[Work request]
From the line that has "left knee: (1600, 1049)" down to the last line of the data below, set down every line exactly, but none of the pictures.
:: Available records ::
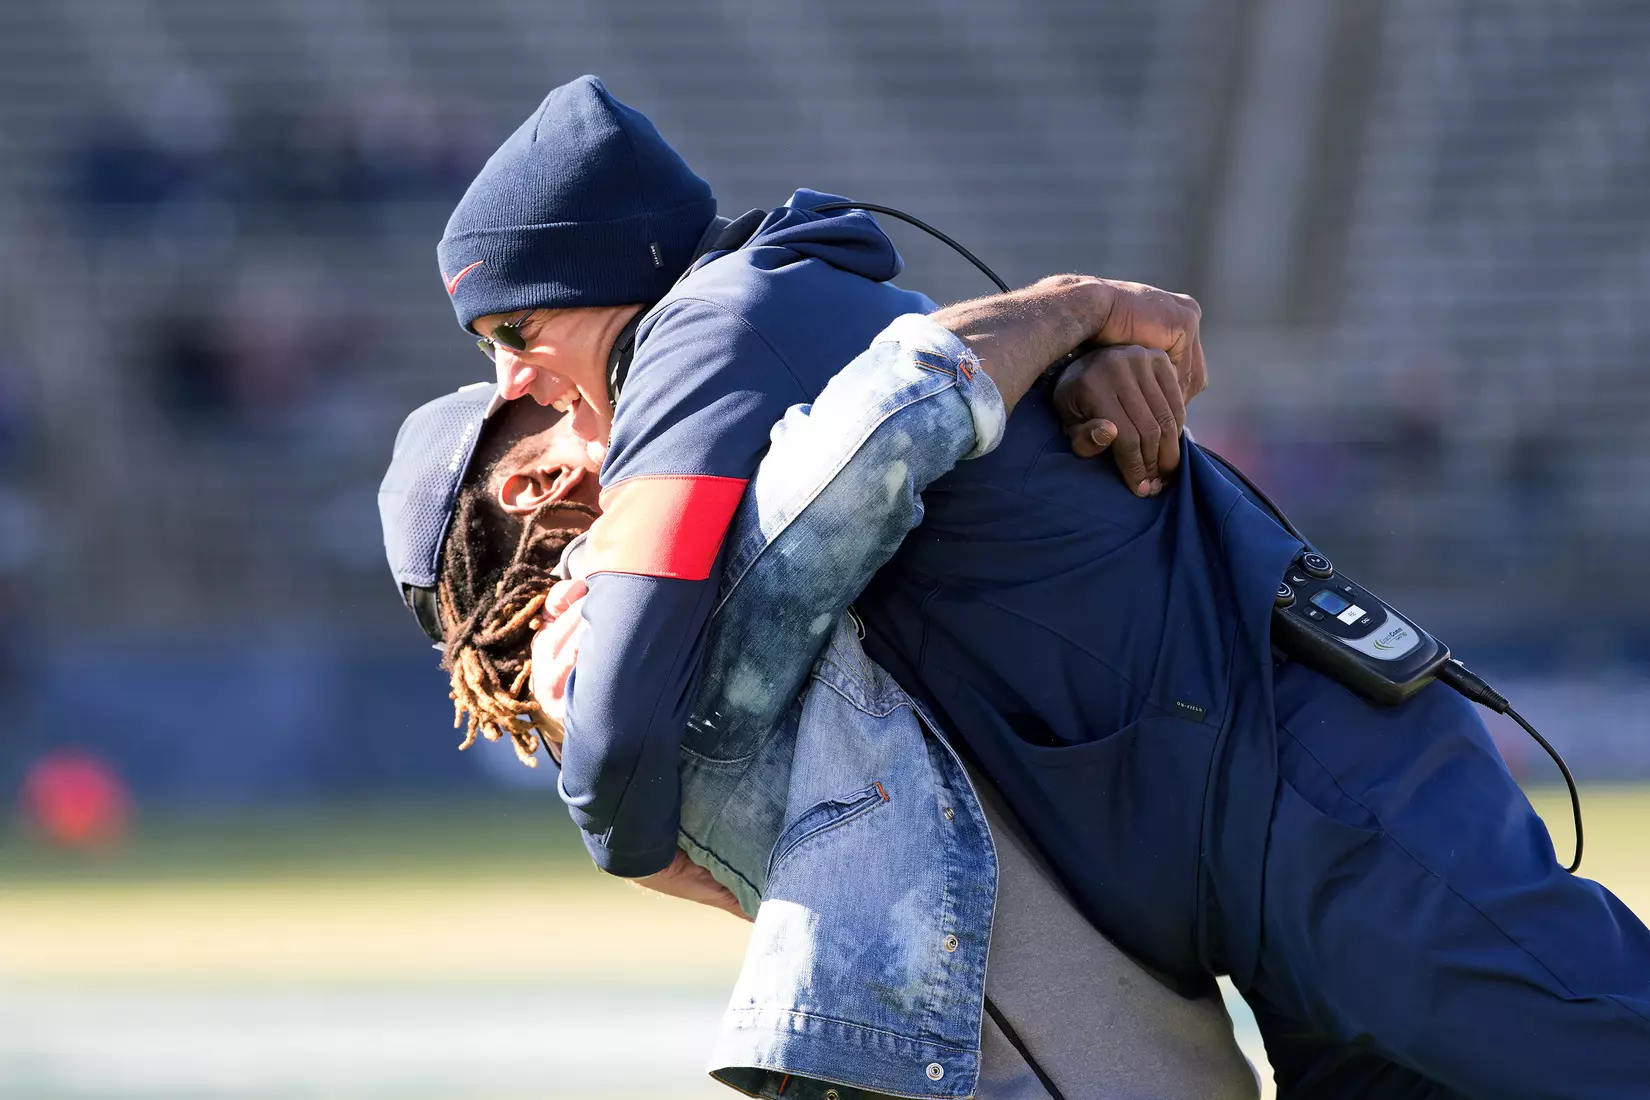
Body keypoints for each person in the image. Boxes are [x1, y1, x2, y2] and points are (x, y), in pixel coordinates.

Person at [430, 77, 1650, 1096]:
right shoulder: (763, 321)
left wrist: (618, 777)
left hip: (1304, 788)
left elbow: (616, 746)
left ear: (607, 282)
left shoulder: (707, 324)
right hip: (1247, 816)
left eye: (514, 334)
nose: (515, 382)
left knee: (1600, 1049)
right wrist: (1075, 321)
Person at [380, 297, 1262, 1098]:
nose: (627, 400)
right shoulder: (608, 655)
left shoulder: (633, 643)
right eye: (576, 405)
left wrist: (1075, 384)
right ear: (537, 488)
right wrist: (1079, 310)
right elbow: (880, 427)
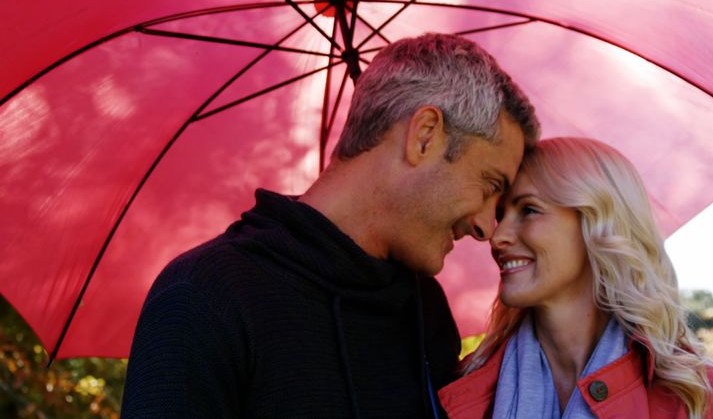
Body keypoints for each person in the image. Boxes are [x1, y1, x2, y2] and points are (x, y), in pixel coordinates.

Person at [122, 33, 540, 418]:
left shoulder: (424, 309)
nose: (487, 228)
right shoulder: (205, 296)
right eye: (489, 185)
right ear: (425, 136)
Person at [439, 137, 713, 419]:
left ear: (597, 224)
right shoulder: (460, 393)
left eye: (529, 210)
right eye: (500, 215)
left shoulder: (706, 403)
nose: (498, 237)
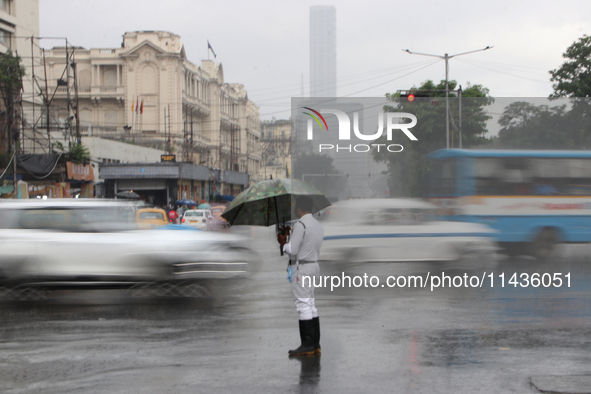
:::
[Solution for this problem]
left knee: (1600, 1049)
right wrist: (1075, 321)
Person at [380, 297, 1262, 1098]:
nose: (627, 400)
right shoulder: (608, 655)
left shoulder: (633, 643)
right eye: (576, 405)
left wrist: (1075, 384)
right ear: (537, 488)
right wrist: (1079, 310)
right elbow: (880, 427)
Body keypoints for each person in the image. Boxes are [x1, y1, x2, y2] and points are (x, y), in pixel coordinates.

Person at [122, 33, 540, 418]:
left shoulder: (424, 309)
nose: (487, 228)
right shoulder: (205, 296)
right eye: (489, 185)
right ear: (425, 136)
Person at [439, 137, 713, 419]:
left ear: (597, 224)
right shoulder: (460, 393)
left eye: (529, 210)
right eye: (500, 215)
left shoulder: (706, 403)
nose: (498, 237)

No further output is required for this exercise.